● **WHAT THE TASK REQUIRES**
Starting at the top of the entries below, print each line exactly until the line with "power microscopy histopathology" has been printed too.

RECORDS FOR THE EXERCISE START

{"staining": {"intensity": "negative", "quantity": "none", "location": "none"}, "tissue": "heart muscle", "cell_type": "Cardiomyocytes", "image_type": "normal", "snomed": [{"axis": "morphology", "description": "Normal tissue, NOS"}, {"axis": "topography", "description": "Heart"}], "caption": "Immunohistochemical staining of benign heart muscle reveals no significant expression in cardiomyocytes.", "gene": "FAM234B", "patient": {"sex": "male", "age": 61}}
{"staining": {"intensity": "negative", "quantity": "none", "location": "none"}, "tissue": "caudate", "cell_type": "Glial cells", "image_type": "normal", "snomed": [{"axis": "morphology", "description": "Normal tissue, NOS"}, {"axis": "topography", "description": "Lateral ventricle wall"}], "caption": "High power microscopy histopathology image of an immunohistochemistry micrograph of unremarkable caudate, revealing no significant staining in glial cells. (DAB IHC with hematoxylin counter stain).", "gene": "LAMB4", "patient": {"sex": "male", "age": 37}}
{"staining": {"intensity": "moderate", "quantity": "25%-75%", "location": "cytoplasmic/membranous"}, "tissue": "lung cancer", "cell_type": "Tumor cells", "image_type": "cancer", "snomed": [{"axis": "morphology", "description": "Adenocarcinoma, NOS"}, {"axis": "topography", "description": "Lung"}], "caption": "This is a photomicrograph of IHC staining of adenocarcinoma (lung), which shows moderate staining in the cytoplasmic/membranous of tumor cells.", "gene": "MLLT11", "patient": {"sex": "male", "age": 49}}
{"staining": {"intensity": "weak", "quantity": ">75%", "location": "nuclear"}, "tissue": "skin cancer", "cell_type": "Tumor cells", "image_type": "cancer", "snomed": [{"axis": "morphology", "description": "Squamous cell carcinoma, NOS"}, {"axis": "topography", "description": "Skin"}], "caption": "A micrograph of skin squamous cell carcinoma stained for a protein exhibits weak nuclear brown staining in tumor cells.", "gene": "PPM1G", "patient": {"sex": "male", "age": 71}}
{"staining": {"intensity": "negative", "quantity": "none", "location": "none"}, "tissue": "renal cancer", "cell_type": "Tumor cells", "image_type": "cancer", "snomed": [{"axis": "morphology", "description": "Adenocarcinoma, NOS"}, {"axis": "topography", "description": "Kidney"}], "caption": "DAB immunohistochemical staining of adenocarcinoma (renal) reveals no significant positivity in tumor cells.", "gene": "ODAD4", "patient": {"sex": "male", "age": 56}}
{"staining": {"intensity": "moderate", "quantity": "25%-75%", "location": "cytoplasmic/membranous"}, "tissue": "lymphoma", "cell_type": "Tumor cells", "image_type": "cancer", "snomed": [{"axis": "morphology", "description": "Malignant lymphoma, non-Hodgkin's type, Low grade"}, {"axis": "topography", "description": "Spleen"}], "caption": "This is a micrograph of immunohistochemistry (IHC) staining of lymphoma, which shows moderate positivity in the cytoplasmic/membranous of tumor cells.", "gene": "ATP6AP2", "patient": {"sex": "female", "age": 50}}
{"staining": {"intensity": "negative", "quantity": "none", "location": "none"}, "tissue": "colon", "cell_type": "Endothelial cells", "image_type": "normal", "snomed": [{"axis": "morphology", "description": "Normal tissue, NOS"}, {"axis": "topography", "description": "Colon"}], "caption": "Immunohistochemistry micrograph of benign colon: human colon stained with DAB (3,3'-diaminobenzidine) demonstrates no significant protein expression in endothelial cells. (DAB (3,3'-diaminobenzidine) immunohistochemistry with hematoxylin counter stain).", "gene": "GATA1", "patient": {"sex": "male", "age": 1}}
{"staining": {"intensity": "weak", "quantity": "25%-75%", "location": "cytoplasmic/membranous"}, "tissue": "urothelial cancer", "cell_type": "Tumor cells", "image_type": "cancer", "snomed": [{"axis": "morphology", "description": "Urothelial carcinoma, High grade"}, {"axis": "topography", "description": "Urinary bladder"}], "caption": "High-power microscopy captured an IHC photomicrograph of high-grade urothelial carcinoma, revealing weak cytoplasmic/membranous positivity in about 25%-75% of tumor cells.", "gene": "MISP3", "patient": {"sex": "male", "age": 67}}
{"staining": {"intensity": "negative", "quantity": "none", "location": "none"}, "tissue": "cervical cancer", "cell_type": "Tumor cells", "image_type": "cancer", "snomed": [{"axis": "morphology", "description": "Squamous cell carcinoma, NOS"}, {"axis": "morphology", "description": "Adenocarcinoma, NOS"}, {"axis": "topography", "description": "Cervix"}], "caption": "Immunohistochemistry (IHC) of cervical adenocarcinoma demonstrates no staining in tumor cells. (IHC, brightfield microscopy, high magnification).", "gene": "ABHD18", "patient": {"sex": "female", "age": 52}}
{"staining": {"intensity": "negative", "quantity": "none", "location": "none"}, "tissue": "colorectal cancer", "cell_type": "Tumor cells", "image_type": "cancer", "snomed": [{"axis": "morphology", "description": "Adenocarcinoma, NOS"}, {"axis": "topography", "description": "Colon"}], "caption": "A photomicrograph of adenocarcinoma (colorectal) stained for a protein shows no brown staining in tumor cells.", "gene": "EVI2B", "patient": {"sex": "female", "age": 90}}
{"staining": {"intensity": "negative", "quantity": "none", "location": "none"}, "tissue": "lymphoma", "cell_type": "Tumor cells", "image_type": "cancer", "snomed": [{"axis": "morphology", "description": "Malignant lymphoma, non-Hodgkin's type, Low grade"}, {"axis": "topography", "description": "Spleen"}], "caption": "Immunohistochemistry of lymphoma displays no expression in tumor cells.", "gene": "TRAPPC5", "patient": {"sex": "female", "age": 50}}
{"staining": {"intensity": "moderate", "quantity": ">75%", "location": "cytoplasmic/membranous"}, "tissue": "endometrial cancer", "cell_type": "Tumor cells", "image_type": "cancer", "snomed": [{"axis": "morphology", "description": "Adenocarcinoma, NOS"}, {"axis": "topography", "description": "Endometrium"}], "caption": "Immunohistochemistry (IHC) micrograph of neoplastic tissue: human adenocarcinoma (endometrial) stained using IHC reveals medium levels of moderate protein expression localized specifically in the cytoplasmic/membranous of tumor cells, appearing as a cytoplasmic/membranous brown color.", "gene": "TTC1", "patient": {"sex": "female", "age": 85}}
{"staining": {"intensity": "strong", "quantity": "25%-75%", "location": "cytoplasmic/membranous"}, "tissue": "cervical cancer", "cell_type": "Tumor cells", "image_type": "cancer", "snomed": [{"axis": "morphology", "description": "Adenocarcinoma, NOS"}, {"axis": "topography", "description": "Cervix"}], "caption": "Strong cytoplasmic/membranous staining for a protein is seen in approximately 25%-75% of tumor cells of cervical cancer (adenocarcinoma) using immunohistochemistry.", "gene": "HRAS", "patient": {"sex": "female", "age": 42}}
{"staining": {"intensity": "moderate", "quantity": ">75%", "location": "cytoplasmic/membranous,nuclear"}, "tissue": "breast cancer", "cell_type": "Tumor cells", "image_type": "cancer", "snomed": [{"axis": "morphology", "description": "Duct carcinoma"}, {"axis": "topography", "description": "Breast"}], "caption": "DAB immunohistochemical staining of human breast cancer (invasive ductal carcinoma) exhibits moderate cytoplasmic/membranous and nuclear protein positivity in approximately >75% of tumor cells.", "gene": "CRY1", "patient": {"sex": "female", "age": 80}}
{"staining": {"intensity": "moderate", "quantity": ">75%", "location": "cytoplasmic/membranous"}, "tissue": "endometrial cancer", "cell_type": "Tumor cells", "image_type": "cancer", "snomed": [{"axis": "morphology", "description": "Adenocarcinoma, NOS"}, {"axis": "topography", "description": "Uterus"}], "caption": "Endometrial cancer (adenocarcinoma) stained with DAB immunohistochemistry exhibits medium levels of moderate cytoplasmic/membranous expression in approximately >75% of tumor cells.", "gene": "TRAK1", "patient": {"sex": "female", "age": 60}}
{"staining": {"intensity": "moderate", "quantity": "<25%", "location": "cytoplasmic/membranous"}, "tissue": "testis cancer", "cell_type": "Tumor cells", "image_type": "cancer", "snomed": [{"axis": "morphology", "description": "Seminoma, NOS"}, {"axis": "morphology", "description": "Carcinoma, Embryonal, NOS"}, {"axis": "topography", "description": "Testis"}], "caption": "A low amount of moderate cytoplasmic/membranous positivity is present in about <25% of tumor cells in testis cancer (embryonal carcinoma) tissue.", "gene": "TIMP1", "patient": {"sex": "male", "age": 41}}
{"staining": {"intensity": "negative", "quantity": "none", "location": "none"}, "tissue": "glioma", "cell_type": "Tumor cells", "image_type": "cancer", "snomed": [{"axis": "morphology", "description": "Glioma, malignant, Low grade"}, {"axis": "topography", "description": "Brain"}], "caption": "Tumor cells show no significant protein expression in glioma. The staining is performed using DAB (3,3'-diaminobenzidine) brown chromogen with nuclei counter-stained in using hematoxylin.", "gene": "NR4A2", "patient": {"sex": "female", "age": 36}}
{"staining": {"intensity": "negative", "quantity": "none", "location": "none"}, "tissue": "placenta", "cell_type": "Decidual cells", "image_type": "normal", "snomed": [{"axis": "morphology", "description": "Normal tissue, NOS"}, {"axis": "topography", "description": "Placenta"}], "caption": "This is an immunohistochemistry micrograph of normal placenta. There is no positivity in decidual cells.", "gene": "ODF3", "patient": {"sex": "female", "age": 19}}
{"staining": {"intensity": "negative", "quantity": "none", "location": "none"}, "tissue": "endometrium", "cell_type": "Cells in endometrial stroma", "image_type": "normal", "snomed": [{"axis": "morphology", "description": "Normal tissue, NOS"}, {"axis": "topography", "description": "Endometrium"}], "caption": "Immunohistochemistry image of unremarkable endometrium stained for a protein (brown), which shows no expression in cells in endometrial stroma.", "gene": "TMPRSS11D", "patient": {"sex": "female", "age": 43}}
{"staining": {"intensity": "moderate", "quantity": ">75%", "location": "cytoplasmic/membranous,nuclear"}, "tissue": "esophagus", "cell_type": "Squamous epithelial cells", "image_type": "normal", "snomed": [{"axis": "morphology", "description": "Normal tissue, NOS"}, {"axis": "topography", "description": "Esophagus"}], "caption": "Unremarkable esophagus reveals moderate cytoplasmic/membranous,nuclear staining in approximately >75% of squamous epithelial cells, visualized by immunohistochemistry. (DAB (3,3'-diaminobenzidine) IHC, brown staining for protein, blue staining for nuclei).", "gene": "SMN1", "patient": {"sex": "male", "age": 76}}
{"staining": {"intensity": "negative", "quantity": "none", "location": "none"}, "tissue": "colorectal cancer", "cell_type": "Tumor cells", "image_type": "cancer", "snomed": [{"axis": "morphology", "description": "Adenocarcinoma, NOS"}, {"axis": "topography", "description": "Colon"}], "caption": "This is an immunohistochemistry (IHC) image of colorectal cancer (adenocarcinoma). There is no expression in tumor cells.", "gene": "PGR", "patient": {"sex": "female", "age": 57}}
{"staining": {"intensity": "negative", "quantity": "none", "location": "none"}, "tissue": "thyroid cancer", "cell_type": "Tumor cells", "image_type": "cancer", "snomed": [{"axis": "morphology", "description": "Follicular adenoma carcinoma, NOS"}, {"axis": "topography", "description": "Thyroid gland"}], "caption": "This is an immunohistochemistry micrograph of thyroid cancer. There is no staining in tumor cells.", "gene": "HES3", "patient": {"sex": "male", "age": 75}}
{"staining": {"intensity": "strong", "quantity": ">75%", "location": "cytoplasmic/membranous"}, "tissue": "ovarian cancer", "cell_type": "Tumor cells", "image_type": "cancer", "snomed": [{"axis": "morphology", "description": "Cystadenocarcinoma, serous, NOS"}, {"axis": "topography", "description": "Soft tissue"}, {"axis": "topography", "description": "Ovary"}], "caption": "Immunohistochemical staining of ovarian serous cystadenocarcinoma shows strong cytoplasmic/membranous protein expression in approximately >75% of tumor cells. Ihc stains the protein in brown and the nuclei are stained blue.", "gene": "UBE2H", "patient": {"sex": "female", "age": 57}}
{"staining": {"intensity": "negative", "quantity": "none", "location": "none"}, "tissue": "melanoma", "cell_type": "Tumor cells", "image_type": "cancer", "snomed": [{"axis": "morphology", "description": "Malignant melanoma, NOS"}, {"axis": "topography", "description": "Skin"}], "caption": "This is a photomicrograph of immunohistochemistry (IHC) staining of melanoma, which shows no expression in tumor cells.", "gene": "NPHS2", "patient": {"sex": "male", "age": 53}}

RECORDS FOR THE EXERCISE END

● **TASK RESULT**
{"staining": {"intensity": "negative", "quantity": "none", "location": "none"}, "tissue": "heart muscle", "cell_type": "Cardiomyocytes", "image_type": "normal", "snomed": [{"axis": "morphology", "description": "Normal tissue, NOS"}, {"axis": "topography", "description": "Heart"}], "caption": "Immunohistochemical staining of benign heart muscle reveals no significant expression in cardiomyocytes.", "gene": "FAM234B", "patient": {"sex": "male", "age": 61}}
{"staining": {"intensity": "negative", "quantity": "none", "location": "none"}, "tissue": "caudate", "cell_type": "Glial cells", "image_type": "normal", "snomed": [{"axis": "morphology", "description": "Normal tissue, NOS"}, {"axis": "topography", "description": "Lateral ventricle wall"}], "caption": "High power microscopy histopathology image of an immunohistochemistry micrograph of unremarkable caudate, revealing no significant staining in glial cells. (DAB IHC with hematoxylin counter stain).", "gene": "LAMB4", "patient": {"sex": "male", "age": 37}}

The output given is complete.